First, the money. It may surprise you to learn that — although our monthly allowance came to just $200 each — Wayne and I were able to save an average of $350 per month while we were "on the job." Both in Yemen and in Barbados, we found that we had little trouble living on less than our combined living allowances (although some people seemed to run short every month no matter how much allowance they got). Of course, we don't smoke or drink a lot, and we never splurged on imported goodies. But we feel that we lived pretty well, nonetheless.
Then too, in addition to a monthly living allowance of about $200 (plus or minus a few dollars, depending on where in the world you go), the Peace Corps puts aside $125 per month per person in "readjustment allowance." This money — which is kept in trust until you depart the Corps — is intended to provide a financial cushion for you to fall back on between the time you leave the Corps and the time you find a new job. (Thanks to this readjustment allowance, our monthly stipends, and the money we got from the sale of our household goods, we estimate that after two and a half years in the Peace Corps we've saved the lion's share of the cash we'll need — about $10,000 — to buy our "dream farm" and live self-sufficiently.)
Another tangible benefit that Peace Corps volunteers enjoy is 100 percent medical insurance coverage. This includes complete physical exams upon entering and leaving the Corps (and in between), free medicine, replacement eyeglasses (should yours get lost), etc. In certain cases, the Peace Corps even covers maternity costs for a married volunteer who has a baby while in the Corps. (Also, if you should need to be evacuated quickly for emergency treatment, the U.S. Air Force will have a jet fly you to the nearest medical facility.)
Vacation time is apportioned at two days per month of service, or 24 days per year. (Some $18 U.S. in vacation money is included in each month's allowance.) The Peace Corps encourages its volunteers to travel in the host country, but there's no hard-and-fast rule here. Wherever you go, you can always stay with other volunteers to cut expenses (as long, of course, as you're in a country that has a Peace Corps program).
If you're ever in need of travel advice, just ask a P.C.V. He/she is usually a storehouse of valuable information about his/her country.
Before you send your letter off to Washington, D.C., you should know that not everyone can qualify for Peace Corps duty. First of all, only U.S. citizens over the age of 18 are eligible, and then only if they have usable skills. (Your chances of getting in are much better if you're trained in engineering, nursing, or medical technology than if you hold a bachelor's degree in history or social science. Your chances are better still if you're fluent in a second language.)

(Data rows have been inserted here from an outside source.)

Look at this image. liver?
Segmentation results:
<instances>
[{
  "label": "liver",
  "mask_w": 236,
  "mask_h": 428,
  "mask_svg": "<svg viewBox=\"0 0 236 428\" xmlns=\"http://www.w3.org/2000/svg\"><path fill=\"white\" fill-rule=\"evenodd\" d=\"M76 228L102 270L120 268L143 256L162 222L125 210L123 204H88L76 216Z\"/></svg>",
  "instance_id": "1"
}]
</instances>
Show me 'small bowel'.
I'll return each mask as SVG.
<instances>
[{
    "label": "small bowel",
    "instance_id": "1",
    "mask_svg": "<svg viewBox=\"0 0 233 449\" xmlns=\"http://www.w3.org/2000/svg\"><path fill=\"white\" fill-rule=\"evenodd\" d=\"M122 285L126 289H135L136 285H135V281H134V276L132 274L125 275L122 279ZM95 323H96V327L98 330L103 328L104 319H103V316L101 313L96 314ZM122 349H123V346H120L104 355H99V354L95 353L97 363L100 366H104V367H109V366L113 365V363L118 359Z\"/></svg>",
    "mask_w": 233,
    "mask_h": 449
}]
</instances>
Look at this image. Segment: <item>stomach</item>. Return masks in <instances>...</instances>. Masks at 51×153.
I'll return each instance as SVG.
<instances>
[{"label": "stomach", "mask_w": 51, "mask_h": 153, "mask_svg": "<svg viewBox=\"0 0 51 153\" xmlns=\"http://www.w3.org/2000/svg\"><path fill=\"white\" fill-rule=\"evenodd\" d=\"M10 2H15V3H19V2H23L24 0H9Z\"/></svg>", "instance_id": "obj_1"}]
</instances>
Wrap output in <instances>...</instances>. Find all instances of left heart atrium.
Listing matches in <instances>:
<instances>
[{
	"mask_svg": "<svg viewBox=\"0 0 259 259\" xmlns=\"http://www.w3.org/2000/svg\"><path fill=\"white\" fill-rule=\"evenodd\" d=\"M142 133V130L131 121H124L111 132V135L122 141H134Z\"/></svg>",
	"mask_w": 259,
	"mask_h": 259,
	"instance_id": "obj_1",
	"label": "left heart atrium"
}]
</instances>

Also, it helps to be single. While married couples are not discriminated against per se, the Peace Corps does require that both members of a married pair have usable skills that are needed in the same place in the destination country. Both spouses, in other words, must accept job assignments, and those job assignments have to be in the same part of the same country.
Every volunteer I've talked to has had a different experience entering the Peace Corps. For some, getting in was easy ... for others, it was hard. Some heard from Washington in two weeks, others two years. All I can say is  Be persistent. After you submit your application to ACTION, check on its progress. ACTION has a toll-free number: 1-800-424-8580. Why not use it?  Don't get discouraged. Someone out there needs your talents and abilities. The Peace Corps is now operating in more than 60 countries, and new programs are opening up all the time. Old programs, too, are constantly being revised and expanded. So if there was no job for you two months ago, call or write again ... something may have come up. Be polite, but be persistent. As my mother wisely counseled, "The squeaky wheel gets the grease."
The Peace Corps — as I said earlier — isn't for everyone. If, however, you'd like to [a] help others to help themselves, [b] make friends for America, [c] learn a great deal about self-sufficient living, and [d] put away a little money, too ... the Peace Corps may be for you!